### To-do item
Retype all of the listing exactly, with no pictures.

-- Available data follows --

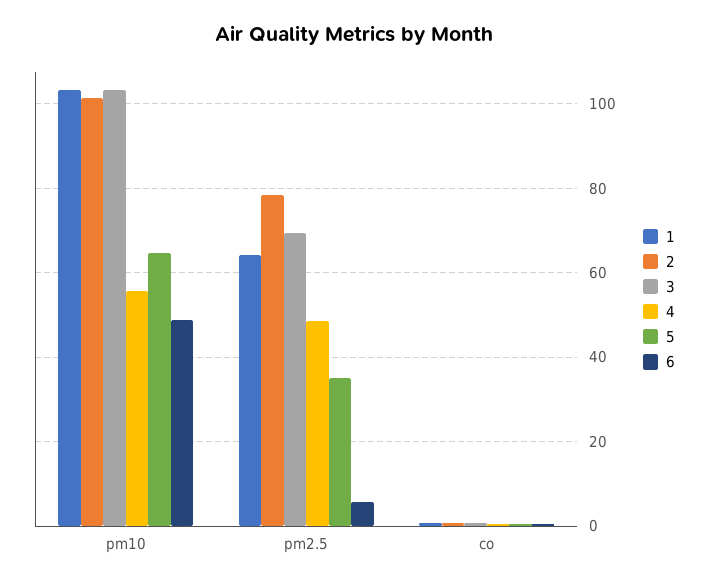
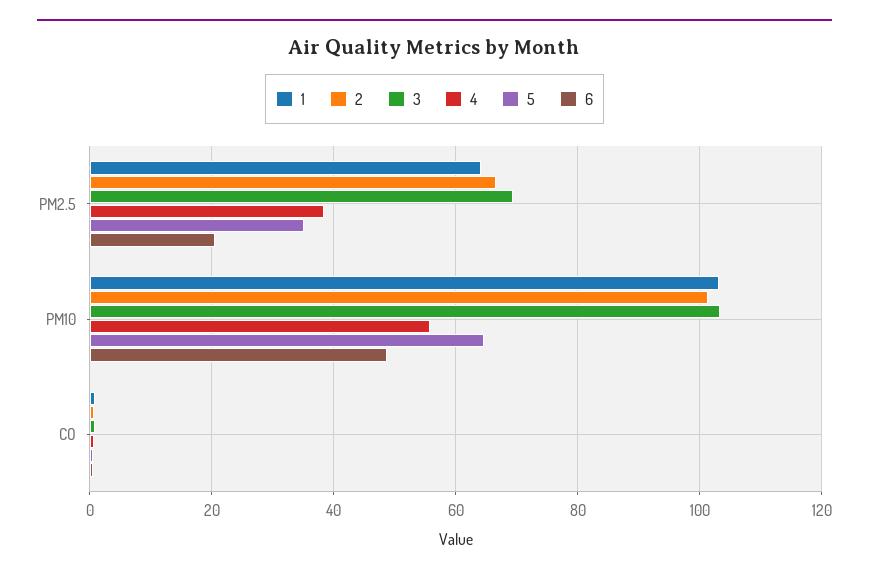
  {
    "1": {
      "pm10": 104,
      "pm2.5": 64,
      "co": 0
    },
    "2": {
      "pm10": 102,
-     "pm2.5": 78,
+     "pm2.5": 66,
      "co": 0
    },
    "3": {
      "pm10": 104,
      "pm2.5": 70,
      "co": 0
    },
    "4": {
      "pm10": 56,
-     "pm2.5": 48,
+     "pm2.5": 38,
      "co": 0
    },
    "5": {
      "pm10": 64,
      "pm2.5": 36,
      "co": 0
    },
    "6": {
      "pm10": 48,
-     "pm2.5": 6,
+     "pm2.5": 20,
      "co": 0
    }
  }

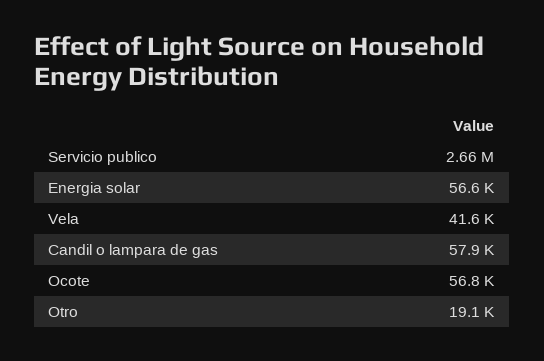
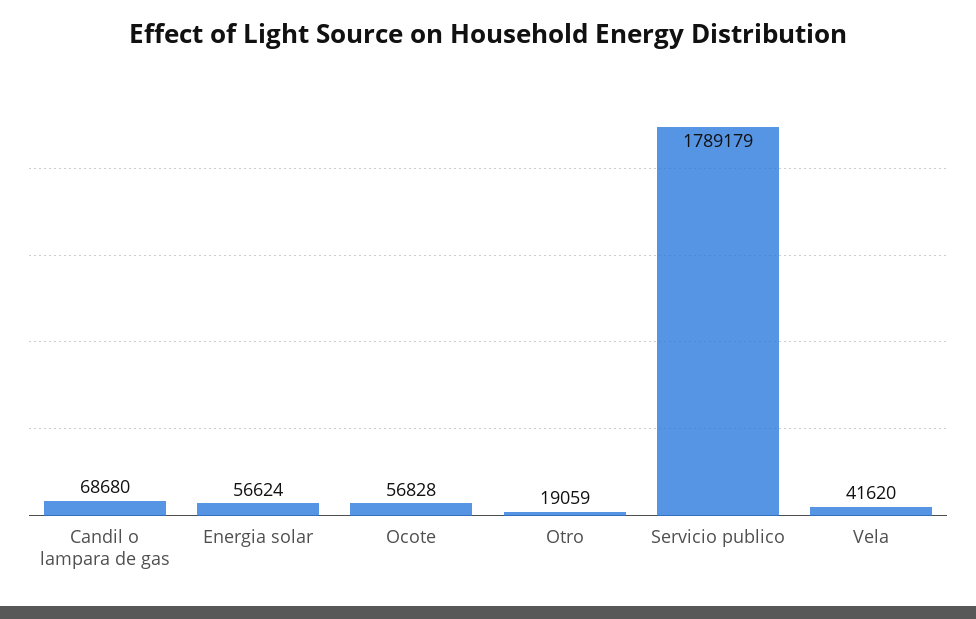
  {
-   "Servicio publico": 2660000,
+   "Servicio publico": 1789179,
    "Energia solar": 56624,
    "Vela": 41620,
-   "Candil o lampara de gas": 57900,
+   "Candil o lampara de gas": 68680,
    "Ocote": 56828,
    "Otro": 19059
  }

-- Available data concluded --

### The completed task
  {
    "1": {
      "pm10": 104,
      "pm2.5": 64,
      "co": 0
    },
    "2": {
      "pm10": 102,
-     "pm2.5": 78,
+     "pm2.5": 66,
      "co": 0
    },
    "3": {
      "pm10": 104,
      "pm2.5": 70,
      "co": 0
    },
    "4": {
      "pm10": 56,
-     "pm2.5": 48,
+     "pm2.5": 38,
      "co": 0
    },
    "5": {
      "pm10": 64,
      "pm2.5": 36,
      "co": 0
    },
    "6": {
      "pm10": 48,
-     "pm2.5": 6,
+     "pm2.5": 20,
      "co": 0
    }
  }

  {
-   "Servicio publico": 2660000,
+   "Servicio publico": 1789179,
    "Energia solar": 56624,
    "Vela": 41620,
-   "Candil o lampara de gas": 57900,
+   "Candil o lampara de gas": 68680,
    "Ocote": 56828,
    "Otro": 19059
  }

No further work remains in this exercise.